TAREFA PROPOSTA A: Extraia dos registros cada linha em que aparece a palavra "palette". Diferencie maiúsculas de minúsculas.

Historicamente, a temática que circunscreve as audiências de custódia, inobstante, a princípio, ser um assunto novo no cenário jurídico brasileiro, já é abordada há certo tempo, após o advento da promulgação da Carta Política de 1988, no âmbito dos tratados internacionais, ora celebrados. Porém, sem a denominação utilizada atualmente. Mais precisamente na Convenção Interamericana de Direitos Humanos, aderida pelo Estado Brasileiro em 1992, tendo sido promulgada e internalizada pelo Dec. 678.

Nesse sentido, a previsão em tratados e convenções internacionais de direitos humanos, nos quais o Brasil tornou-se signatário, pressupõe uma fonte normativa de controle e, principalmente, aplicação das normas domésticas. Diante disso, diversas searas do direito são irradiadas por essas normas, e entre estas, principalmente, encontra-se o processo penal. Não seria equivocado, pois, afirmar, diante do raciocínio que, atualmente, para se alcançar um devido processo legal, este deve ser não apenas legal e constitucional, mas também convencional.

Busca-se com a presente monografia, demonstrar o quão necessário se faz a implantação das audiências de custódia, inobstante as diversas críticas, seja por parte de operadores do direito, seja por membros dos setores políticos, que se reservam a considerar apenas o ônus e não o bônus. Esta resistência coloca a questão carcerária brasileira em cheque, independente da deterioração de direitos e garantias fundamentais do ser humano, o que traduz um processo penal deficiente de real correspondência com os Direitos Humanos, sendo tal rito já é encarado pela doutrina[4] como uma verdadeira “cerimônia fúnebre”.

 Aprioristicamente, tal trabalho poderia se limitar à seara processual e criminológica. No entanto, buscou-se ir aquém de tais pontos científicos, prosseguindo tal pesquisa a uma margem investigativa internacional e humanitária, em razão da previsão originária do instituto em comento.

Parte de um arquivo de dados
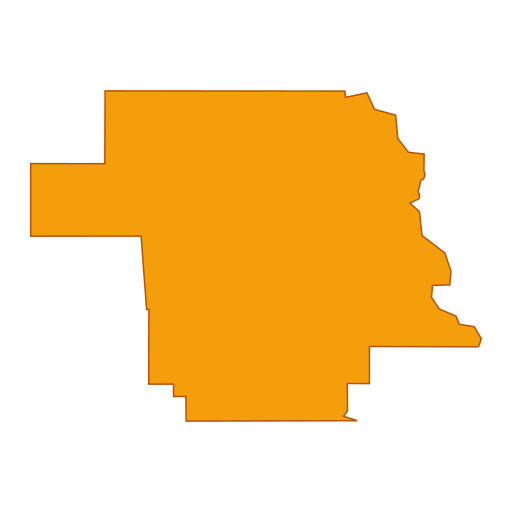 outline of Greer, Oklahoma, United States of America
{"feature_id": "52423323B82267660013487", "entity_name": "Greer", "entity_type": "district", "adm_level": 2, "iso_a3": "USA", "parent_name": "United States of America", "parent_adm1": "Oklahoma", "projection": "robinson", "projection_center": [-99.448, 34.921], "detail": "fine", "context": "isolated", "style": "filled", "palette": "amber", "viewbox_px": 512, "rotation_deg": 0, "n_neighbors": 0, "source": "geoboundaries", "source_scale": "gbopen_adm2", "svg_char_len": 749}
<svg xmlns="http://www.w3.org/2000/svg" viewBox="0 0 512 512"><path d="M30.7,163.6L30.7,236.2L141.1,236.1L146.6,309.5L148.9,309.5L148.7,384.1L173.5,384.1L173.6,396.5L185.9,396.5L186.1,421.1L357.2,420.7L343.6,416.3L347.5,411.0L347.3,383.5L369.5,383.6L369.4,346.5L478.5,346.8L481.3,338.9L474.3,326.7L459.2,324.3L456.1,316.2L439.3,309.0L431.5,297.3L432.5,285.4L449.8,284.9L451.0,271.3L444.8,253.0L422.0,235.5L419.5,211.9L409.9,203.1L419.0,198.7L419.5,196.4L419.2,194.1L418.1,191.0L418.8,189.0L420.3,182.9L420.8,180.4L423.4,179.1L424.8,175.9L424.8,173.1L423.9,171.0L424.1,154.0L408.4,152.3L397.8,138.5L395.6,115.2L374.5,109.4L366.9,92.8L345.4,97.4L344.9,91.1L105.1,90.9L104.8,163.7L30.7,163.6Z" fill="#f59e0b" stroke="#b45309" stroke-width="1.5"/></svg>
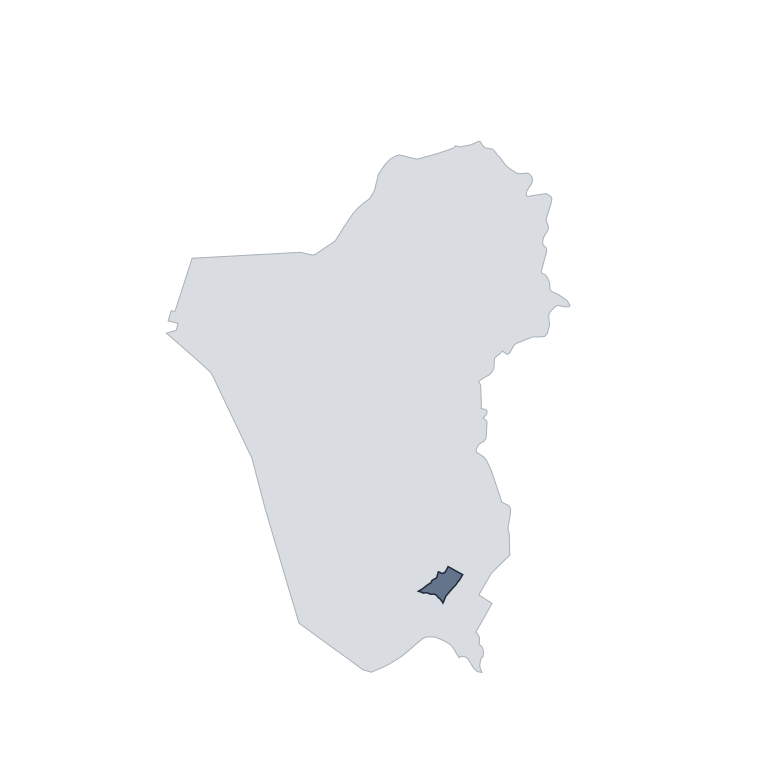 Al-Chibayish, Dhi-Qar, Iraq (highlighted), rotated 30°
{"feature_id": "34846034B42892596396596", "entity_name": "Al-Chibayish", "entity_type": "district", "adm_level": 2, "iso_a3": "IRQ", "parent_name": "Iraq", "parent_adm1": "Dhi-Qar", "projection": "equal_earth", "projection_center": [46.896, 30.862], "detail": "fine", "context": "in_parent", "style": "filled", "palette": "slate", "viewbox_px": 768, "rotation_deg": 30, "n_neighbors": 0, "source": "geoboundaries", "source_scale": "gbopen_adm2", "svg_char_len": 5188}
<svg xmlns="http://www.w3.org/2000/svg" viewBox="0 0 768 768"><g transform="rotate(30 384 384)"><path d="M326.8,141.9L331.3,140.7L339.6,133.4L344.6,126.6L346.1,126.0L350.4,128.2L353.5,128.9L360.7,126.3L364.9,127.6L368.4,129.4L370.4,129.5L379.9,133.7L382.3,134.2L387.2,134.8L394.6,135.0L399.3,132.2L402.7,129.5L405.1,129.6L407.3,130.2L409.2,131.4L410.8,133.4L411.6,136.2L411.2,145.4L411.9,147.8L413.1,149.5L414.8,149.8L416.8,147.9L420.3,145.0L424.7,141.8L427.9,138.9L429.8,137.9L432.7,138.0L435.5,138.5L437.0,139.9L437.0,140.3L438.5,144.6L442.1,160.7L444.3,162.7L446.7,164.4L448.4,166.8L449.1,169.2L448.9,172.9L448.9,177.2L449.9,180.6L451.3,183.1L452.6,184.3L454.6,184.5L456.9,185.1L458.5,187.6L463.4,205.9L463.9,208.3L466.0,209.1L469.5,208.8L473.1,210.7L476.9,213.6L480.5,219.2L482.9,220.1L490.6,219.3L501.0,220.2L505.9,223.1L505.4,224.9L501.6,226.9L494.9,229.2L493.0,233.2L491.9,238.3L492.0,241.2L493.7,244.4L498.3,250.7L498.6,253.0L499.4,256.2L500.3,258.4L499.3,262.6L495.0,265.6L489.4,268.7L478.1,282.9L477.2,285.9L477.3,294.3L476.1,296.7L472.6,296.6L469.8,296.2L469.6,299.2L467.8,303.1L466.8,306.5L470.9,314.5L471.6,318.8L470.9,322.7L467.1,329.4L464.8,333.9L465.3,334.9L468.3,336.7L477.6,351.5L480.5,356.7L484.5,355.3L486.0,355.4L487.1,356.3L487.8,358.0L487.8,360.2L486.8,363.6L491.9,364.9L493.7,368.3L499.5,379.9L499.3,383.3L496.4,388.8L496.4,392.4L497.0,395.6L497.9,396.8L506.6,397.2L510.3,398.5L519.3,404.5L529.6,413.6L538.0,421.0L545.2,427.4L552.9,426.9L555.0,428.1L556.9,430.1L559.1,435.3L563.5,447.1L567.3,451.1L573.1,460.5L578.6,469.4L575.0,481.5L571.6,494.2L571.6,510.4L571.6,519.2L579.0,519.6L587.3,520.0L587.4,530.5L587.5,541.0L587.6,553.1L590.1,553.6L593.9,556.2L595.6,560.1L597.7,562.2L600.2,562.5L602.7,564.5L605.1,568.0L606.0,570.6L605.4,572.4L605.9,575.6L607.7,580.1L609.8,582.3L613.0,584.9L608.6,586.4L603.9,585.3L593.7,579.9L590.5,579.8L586.2,581.8L586.0,583.6L575.3,577.7L571.5,576.5L570.1,576.4L564.0,576.4L555.3,577.5L550.1,579.9L546.6,582.5L545.0,585.0L544.4,586.3L541.6,593.7L538.4,603.3L535.1,611.9L528.6,623.9L524.9,629.5L517.2,639.9L508.9,642.0L489.5,639.9L468.0,637.7L446.6,635.4L430.7,633.7L429.5,633.2L413.9,618.4L401.5,606.7L386.2,592.1L370.5,577.2L354.7,562.1L343.2,551.2L329.3,537.1L316.7,524.4L306.7,514.3L293.9,505.5L283.9,498.6L269.3,488.6L257.7,480.6L247.8,473.8L232.5,463.2L227.4,460.4L211.4,456.9L196.3,453.9L180.6,450.8L170.1,448.8L177.3,441.3L175.3,434.6L170.2,435.8L165.6,437.4L163.0,427.0L166.7,425.7L163.8,412.2L160.8,398.2L157.9,384.8L155.0,371.0L168.5,362.2L178.6,355.6L192.7,346.4L206.2,337.6L219.1,329.2L233.3,319.9L246.0,311.6L257.5,308.2L260.0,305.6L265.4,294.3L270.1,284.7L270.3,282.4L270.7,268.8L271.8,252.8L273.5,244.3L276.2,236.7L278.7,231.2L279.1,226.1L278.9,220.9L276.6,213.0L274.3,204.8L274.8,196.9L275.3,192.7L277.1,185.9L279.9,181.0L282.8,177.9L293.6,174.8L300.0,172.9L308.7,164.2L313.9,159.0L321.1,150.9L326.3,144.8L326.8,142.7L326.8,141.9Z" fill="#d9dde1" stroke="#a8b0b8" stroke-width="1"/><path d="M517.3,546.3L517.5,546.3L517.8,546.2L518.7,546.0L519.2,545.9L519.8,545.7L520.1,545.6L520.4,545.6L520.9,545.6L521.7,545.6L522.3,545.5L522.7,545.3L523.2,544.9L523.7,544.5L524.2,544.2L524.6,543.9L525.0,543.6L525.3,543.5L525.6,543.4L525.9,543.2L526.1,543.2L526.5,543.1L526.8,543.1L527.3,543.1L527.5,543.1L527.8,543.0L528.0,543.0L528.6,543.0L529.0,542.9L529.8,542.6L530.2,542.3L530.4,542.2L530.7,541.9L531.3,541.6L531.5,541.5L531.7,541.4L532.0,541.2L532.3,541.1L532.6,541.0L533.0,540.9L533.5,540.7L534.0,540.6L534.4,540.6L534.6,540.7L534.9,540.9L535.2,540.9L535.4,541.0L536.0,541.1L536.3,541.1L536.6,541.2L537.0,541.4L537.3,541.6L537.6,541.7L537.7,541.8L537.9,541.9L538.0,542.0L538.6,542.0L539.0,542.0L539.8,542.1L540.1,542.1L540.5,542.2L541.4,542.7L542.4,543.1L543.7,543.7L544.2,543.9L544.6,544.2L544.6,543.6L544.5,543.2L544.3,541.8L544.1,540.6L544.1,540.1L544.0,539.5L543.9,538.8L543.9,538.3L543.8,537.7L543.7,537.0L543.6,536.4L543.7,536.2L543.8,535.7L544.0,535.0L544.1,534.6L544.1,534.2L544.5,532.6L544.6,531.6L544.7,530.9L544.8,530.3L545.2,528.6L545.3,527.8L545.5,527.2L545.6,526.5L546.1,524.4L546.4,523.1L546.5,522.4L546.6,522.1L546.7,521.8L546.7,521.5L546.7,521.2L546.8,519.8L546.8,519.4L546.8,519.0L546.8,518.8L546.9,518.5L546.9,518.2L547.0,517.7L547.2,517.0L547.4,516.3L547.4,515.8L547.4,515.4L547.4,514.9L547.4,514.5L547.4,514.2L547.4,513.0L547.4,512.5L547.4,512.4L547.4,512.2L547.5,510.9L547.5,510.3L547.5,509.8L547.2,509.8L546.7,509.8L546.1,509.8L541.7,509.9L540.4,509.9L539.8,510.0L536.5,510.0L534.2,510.0L531.5,510.1L530.8,510.1L530.8,510.3L530.9,510.8L531.0,512.3L531.0,513.5L531.0,514.5L531.0,515.2L531.0,515.7L531.0,516.1L531.0,516.3L530.9,516.4L530.8,516.5L530.7,516.7L530.4,517.2L530.2,517.8L530.1,518.0L530.0,518.3L529.8,518.4L529.7,518.5L529.4,518.7L529.4,518.9L529.3,519.0L528.2,519.1L527.2,519.2L526.2,519.3L525.4,519.4L525.0,519.5L525.4,521.1L525.7,522.6L525.8,523.2L526.1,524.0L526.3,524.8L526.5,525.4L526.0,526.2L525.5,527.1L525.0,528.0L524.6,528.7L524.1,529.5L523.9,529.9L523.7,530.2L523.9,531.3L524.0,532.9L523.8,533.6L523.6,533.6L523.3,533.8L523.1,534.2L522.5,535.5L521.7,537.2L520.6,540.1L520.4,540.5L519.7,542.1L518.3,544.8L517.3,546.3Z" fill="#64748b" stroke="#1e293b" stroke-width="1.5"/></g></svg>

TAREFA PROPOSTA B: De acordo com o trecho sobre audiências de custódia, que características o devido processo legal deve ter atualmente? Enumere todas.

RESPOSTA CORRETA A:
{"feature_id": "52423323B82267660013487", "entity_name": "Greer", "entity_type": "district", "adm_level": 2, "iso_a3": "USA", "parent_name": "United States of America", "parent_adm1": "Oklahoma", "projection": "robinson", "projection_center": [-99.448, 34.921], "detail": "fine", "context": "isolated", "style": "filled", "palette": "amber", "viewbox_px": 512, "rotation_deg": 0, "n_neighbors": 0, "source": "geoboundaries", "source_scale": "gbopen_adm2", "svg_char_len": 749}
{"feature_id": "34846034B42892596396596", "entity_name": "Al-Chibayish", "entity_type": "district", "adm_level": 2, "iso_a3": "IRQ", "parent_name": "Iraq", "parent_adm1": "Dhi-Qar", "projection": "equal_earth", "projection_center": [46.896, 30.862], "detail": "fine", "context": "in_parent", "style": "filled", "palette": "slate", "viewbox_px": 768, "rotation_deg": 30, "n_neighbors": 0, "source": "geoboundaries", "source_scale": "gbopen_adm2", "svg_char_len": 5188}

RESPOSTA CORRETA B: Legal, constitucional e convencional.